Tratar de controlar los precios obligando a que no suban o bajen de unos niveles determinados cuando hay problemas de suministro, de escasez de oferta o de exceso de demanda, no es casi nunca el mejor camino para lograr que toda la población que lo necesite disponga de un determinado bien o servicio cuando este se ha encarecido.

Los precios son, en realidad, como un indicador de lo que está ocurriendo en los mercados y empeñarse en que no suban (con precios máximos como el de las mascarillas) o que no bajen (salarios mínimos) por debajo de lo establecido puede ser un empeño inútil y contraproducente. Es como luchar contra la fiebre obligando a que los termómetros se fabriquen sin que puedan pasar de 36 grados.

Si se utiliza el mercado, y eso es lo que más conviene cuando funciona con plena competencia, hay que dejar que lo haga lo más libremente posible, una vez establecidas correctamente las normas que lo regulen. Cuando no funciona bien porque está sometido al poder muy superior de los grandes operadores (lo que normalmente ocurre en el capitalismo) hay que tratar de corregirlo adecuadamente. Y, cuando esto no es posible o el mercado es incapaz de proporcionar bienes o servicios que se consideran imprescindibles para toda la gente que los necesita, lo que hay que hacer es garantizar que exista una oferta alternativa y suficiente, pero no forzarlo a que haga lo que no está a su alcance.

Si no hay viviendas de alquiler a precios asequibles lo mejor es producir una oferta pública complementaria. Si no hay mascarillas, lo mejor es que las produzca directamente el Estado y las distribuya luego gratis o al precio deseado, o que las importe y haga lo mismo después. Y, por cierto, lo mismo ocurrirá con la vacuna contra el Covid-19 que tanto se anhela y con otras que serán necesarias en el futuro. Si se quiere que sean asequibles y se sabe que en su momento se obligará a que tengan un precio de mercado limitado a ningún capital privado le interesará dedicar recursos para tratar de encontrarlas. Si se quiere que estén al alcance de todos sin malgastar recursos, más vale que se financie su búsqueda desde ya como un bien público.

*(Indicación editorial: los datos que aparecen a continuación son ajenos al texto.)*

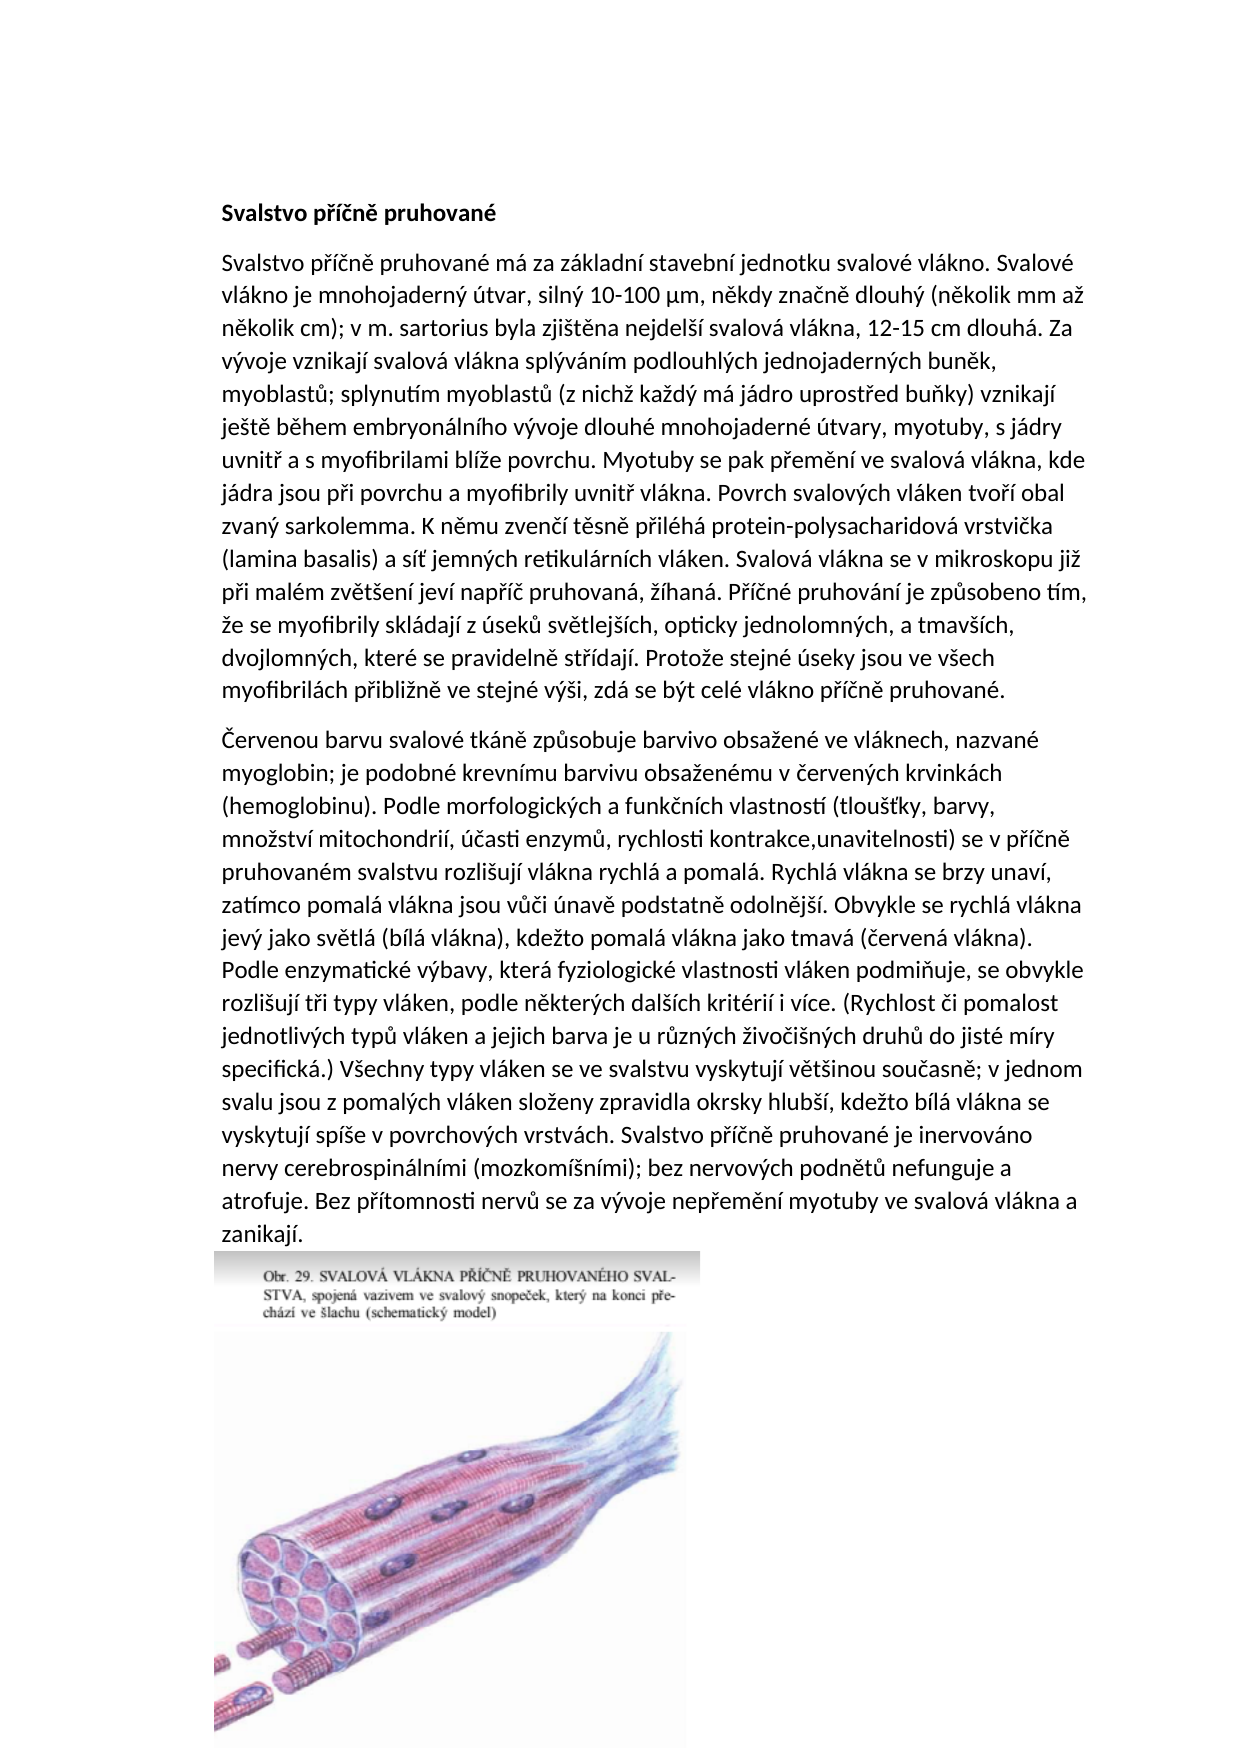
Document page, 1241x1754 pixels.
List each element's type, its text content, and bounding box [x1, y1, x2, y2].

text Svalstvo příčně pruhované [221, 197, 1093, 228]
text Červenou barvu svalové tkáně způsobuje barvivo obsažené ve vláknech, nazvané myoglobin; je podobné krevnímu barvivu obsaženému v červených krvinkách (hemoglobinu). Podle morfologických a funkčních vlastností (tloušťky, barvy, množství mitochondrií, účasti enzymů, rychlosti kontrakce,unavitelnosti) se v příčně pruhovaném svalstvu rozlišují vlákna rychlá a pomalá. Rychlá vlákna se brzy unaví, zatímco pomalá vlákna jsou vůči únavě podstatně odolnější. Obvykle se rychlá vlákna jevý jako světlá (bílá vlákna), kdežto pomalá vlákna jako tmavá (červená vlákna). Podle enzymatické výbavy, která fyziologické vlastnosti vláken podmiňuje, se obvykle rozlišují tři typy vláken, podle některých dalších kritérií i více. (Rychlost či pomalost jednotlivých typů vláken a jejich barva je u různých živočišných druhů do jisté míry specifická.) Všechny typy vláken se ve svalstvu vyskytují většinou současně; v jednom svalu jsou z pomalých vláken složeny zpravidla okrsky hlubší, kdežto bílá vlákna se vyskytují spíše v povrchových vrstvách. Svalstvo příčně pruhované je inervováno nervy cerebrospinálními (mozkomíšními); bez nervových podnětů nefunguje a atrofuje. Bez přítomnosti nervů se za vývoje nepřemění myotuby ve svalová vlákna a zanikají. [221, 724, 1093, 1248]
picture [214, 1251, 701, 1748]
text Svalstvo příčně pruhované má za základní stavební jednotku svalové vlákno. Svalové vlákno je mnohojaderný útvar, silný 10-100 μm, někdy značně dlouhý (několik mm až několik cm); v m. sartorius byla zjištěna nejdelší svalová vlákna, 12-15 cm dlouhá. Za vývoje vznikají svalová vlákna splýváním podlouhlých jednojaderných buněk, myoblastů; splynutím myoblastů (z nichž každý má jádro uprostřed buňky) vznikají ještě během embryonálního vývoje dlouhé mnohojaderné útvary, myotuby, s jádry uvnitř a s myofibrilami blíže povrchu. Myotuby se pak přemění ve svalová vlákna, kde jádra jsou při povrchu a myofibrily uvnitř vlákna. Povrch svalových vláken tvoří obal zvaný sarkolemma. K němu zvenčí těsně přiléhá protein-polysacharidová vrstvička (lamina basalis) a síť jemných retikulárních vláken. Svalová vlákna se v mikroskopu již při malém zvětšení jeví napříč pruhovaná, žíhaná. Příčné pruhování je způsobeno tím, že se myofibrily skládají z úseků světlejších, opticky jednolomných, a tmavších, dvojlomných, které se pravidelně střídají. Protože stejné úseky jsou ve všech myofibrilách přibližně ve stejné výši, zdá se být celé vlákno příčně pruhované. [221, 247, 1093, 705]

La crisis que estamos viviendo, como la de 2008 cuando la avaricia y la irresponsabilidad de los bancos dejó a las economías sin el fluido vital que es la financiación, nos demuestra que es muy peligroso dejar que sólo los mercados se encarguen de suministrar los bienes y servicios que resultan imprescindibles para todos o para garantizar el funcionamiento de instituciones o piezas vitales de nuestra sociedad. Aunque también nos enseñan que, ante un mal funcionamiento del mercado, no vale cualquier tipo de respuesta política. El infierno está lleno de buenas intenciones.